Structural equation modeling
Structural equation modeling (SEM) is a statistical technique for testing and estimating causal relationships using a combination of statistical data and qualitative causal assumptions. This view of SEM was articulated by the geneticist Sewall Wright (1921), the economists Trygve Haavelmo (1943) and Herbert Simon (1953), and formally defined by Judea Pearl (2000) using a calculus of counterfactuals.
Structural Equation Models (SEM) encourages confirmatory rather than exploratory modeling; thus, it is suited to theory testing rather than theory development. It usually starts with a hypothesis, represents it as a model, operationalises the constructs of interest with a measurement instrument, and tests the model. The causal assumptions embedded in the model often have falsifiable implications which can be tested against the data. With an accepted theory or otherwise confirmed model, SEM can also be used inductively by specifying the model and using data to estimate the values of free parameters. Often the initial hypothesis requires adjustment in light of model evidence, but SEM is rarely used purely for exploration.
Among its strengths is the ability to model constructs as latent variables (variables which are not measured directly, but are estimated in the model from measured variables which are assumed to 'tap into' the latent variables). This allows the modeler to explicitly capture the unreliability of measurement in the model, which in theory allows the structural relations between latent variables to be accurately estimated. Factor analysis, path analysis and regression all represent special cases of SEM.
In SEM, the qualitative causal assumptions are represented by the missing variables in each equation, as well as vanishing covariances among some error terms.

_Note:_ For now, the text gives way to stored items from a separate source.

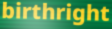
birthright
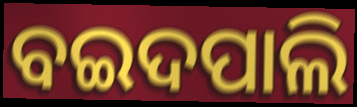
ବଇଦପାଲି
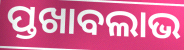
ପ୍ତଖାବଲାଭ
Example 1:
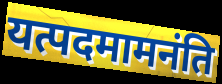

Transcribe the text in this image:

यत्पदमामनंति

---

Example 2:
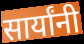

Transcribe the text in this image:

सार्यांनी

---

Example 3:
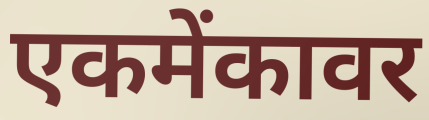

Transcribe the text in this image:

एकमेंकावर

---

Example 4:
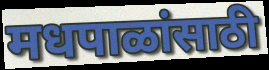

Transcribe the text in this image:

मधपाळांसाठी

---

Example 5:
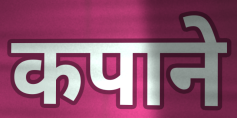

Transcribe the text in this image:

कपाने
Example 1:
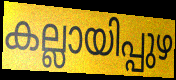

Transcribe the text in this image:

കല്ലായിപ്പുഴ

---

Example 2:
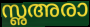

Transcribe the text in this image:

സൢഅരാ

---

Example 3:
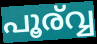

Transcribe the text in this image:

പൂര്വ്വ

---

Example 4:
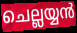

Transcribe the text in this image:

ചെല്ലയ്യൻ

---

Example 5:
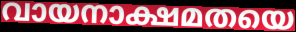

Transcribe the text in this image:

വായനാക്ഷമതയെ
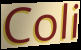
Coli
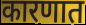
कारणात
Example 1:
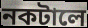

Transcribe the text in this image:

নকটালে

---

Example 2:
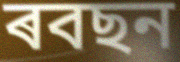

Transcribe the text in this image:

ৰবছন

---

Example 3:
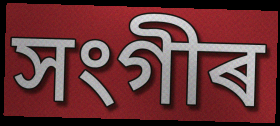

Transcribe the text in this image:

সংগীৰ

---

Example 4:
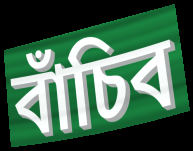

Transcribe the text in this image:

বাঁচিব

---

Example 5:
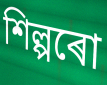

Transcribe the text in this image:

শিল্পৰো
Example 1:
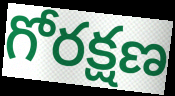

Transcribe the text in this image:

గోరక్షణ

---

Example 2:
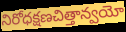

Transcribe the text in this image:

నిరోధక్షణచిత్తాన్వయో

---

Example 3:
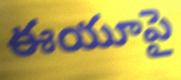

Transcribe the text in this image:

ఈయూపై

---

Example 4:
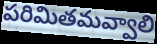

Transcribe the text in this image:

పరిమితమవ్వాలి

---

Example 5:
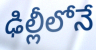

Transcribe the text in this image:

ఢిల్లీలోనే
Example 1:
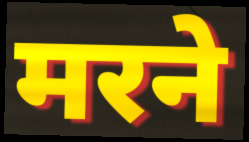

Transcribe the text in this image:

मरने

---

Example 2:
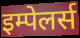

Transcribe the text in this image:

इम्पेलर्स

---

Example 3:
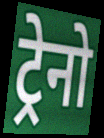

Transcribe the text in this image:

ट्रेनो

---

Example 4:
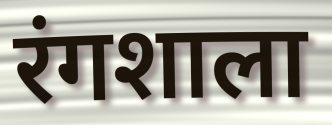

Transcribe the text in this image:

रंगशाला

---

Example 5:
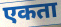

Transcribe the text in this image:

एकता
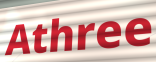
Athree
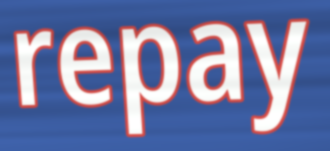
repay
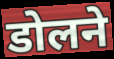
डोलने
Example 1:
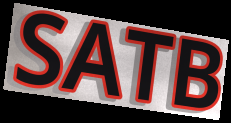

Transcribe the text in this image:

SATB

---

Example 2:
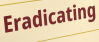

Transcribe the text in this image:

Eradicating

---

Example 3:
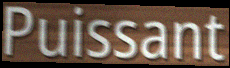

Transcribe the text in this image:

Puissant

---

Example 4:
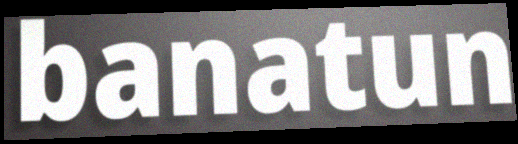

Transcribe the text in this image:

banatun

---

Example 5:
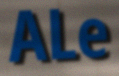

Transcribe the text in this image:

ALe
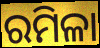
ରମିଳା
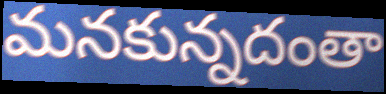
మనకున్నదంతా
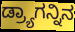
ಡ್ರ್ಯಾಗನ್ನಿನ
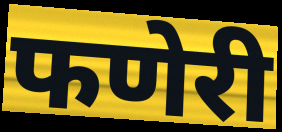
फणेरी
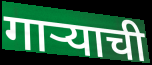
गाऱ्याची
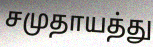
சமுதாயத்து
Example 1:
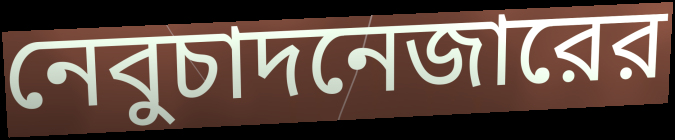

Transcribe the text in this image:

নেবুচাদনেজারের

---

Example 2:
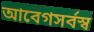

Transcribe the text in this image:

আবেগসর্বস্ব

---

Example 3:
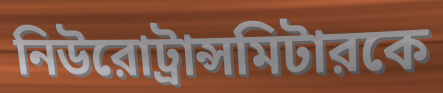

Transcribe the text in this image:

নিউরোট্রান্সমিটারকে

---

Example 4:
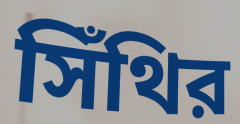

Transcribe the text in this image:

সিঁথির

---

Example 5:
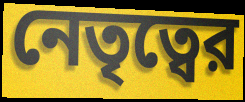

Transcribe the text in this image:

নেতৃত্বের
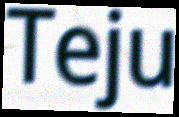
Teju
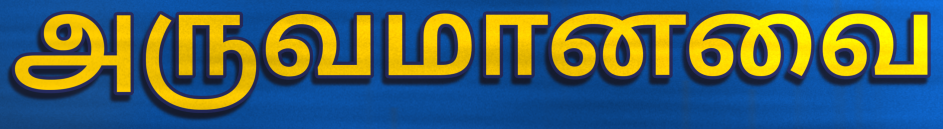
அருவமானவை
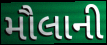
મૌલાની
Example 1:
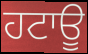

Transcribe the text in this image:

ਹਟਾਊ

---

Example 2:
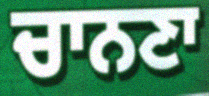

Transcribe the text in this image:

ਚਾਨਣਾ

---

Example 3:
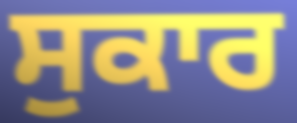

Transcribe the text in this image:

ਸੁਕਾਰ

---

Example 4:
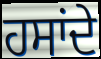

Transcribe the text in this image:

ਹਸਾਂਦੇ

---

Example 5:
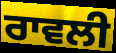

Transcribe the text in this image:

ਰਾਵਲੀ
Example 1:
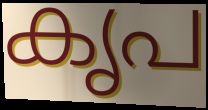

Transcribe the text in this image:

കൃപ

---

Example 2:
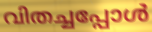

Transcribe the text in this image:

വിതച്ചപ്പോൾ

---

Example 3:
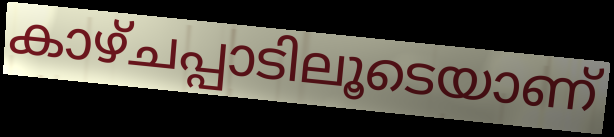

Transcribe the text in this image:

കാഴ്ചപ്പാടിലൂടെയാണ്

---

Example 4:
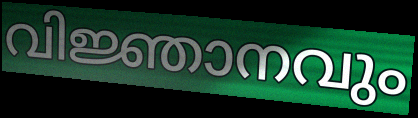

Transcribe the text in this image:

വിജ്ഞാനവും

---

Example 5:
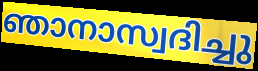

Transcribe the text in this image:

ഞാനാസ്വദിച്ചു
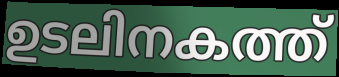
ഉടലിനകത്ത്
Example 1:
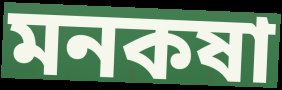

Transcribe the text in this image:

মনকষা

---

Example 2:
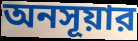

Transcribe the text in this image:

অনসূয়ার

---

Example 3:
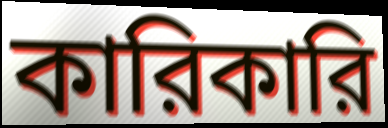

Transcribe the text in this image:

কারিকারি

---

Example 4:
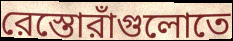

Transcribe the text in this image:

রেস্তোরাঁগুলোতে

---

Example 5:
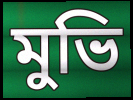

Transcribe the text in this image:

These assumptions are testable in experimental studies and must be confirmed judgmentally in observational studies.
An alternative technique for specifying Structural Equation Models using partial least squares path modeling has been implemented in software such as LVPLS (Latent Variable Partial Least Square), PLSGraph, SmartPLS (Ringle et al. 2005) and XLSTAT (Addinsoft, 2008). Some feel this is better suited to data exploration. More ambitiously, The TETRAD project aims to develop a way to automate the search for possible causal models from data.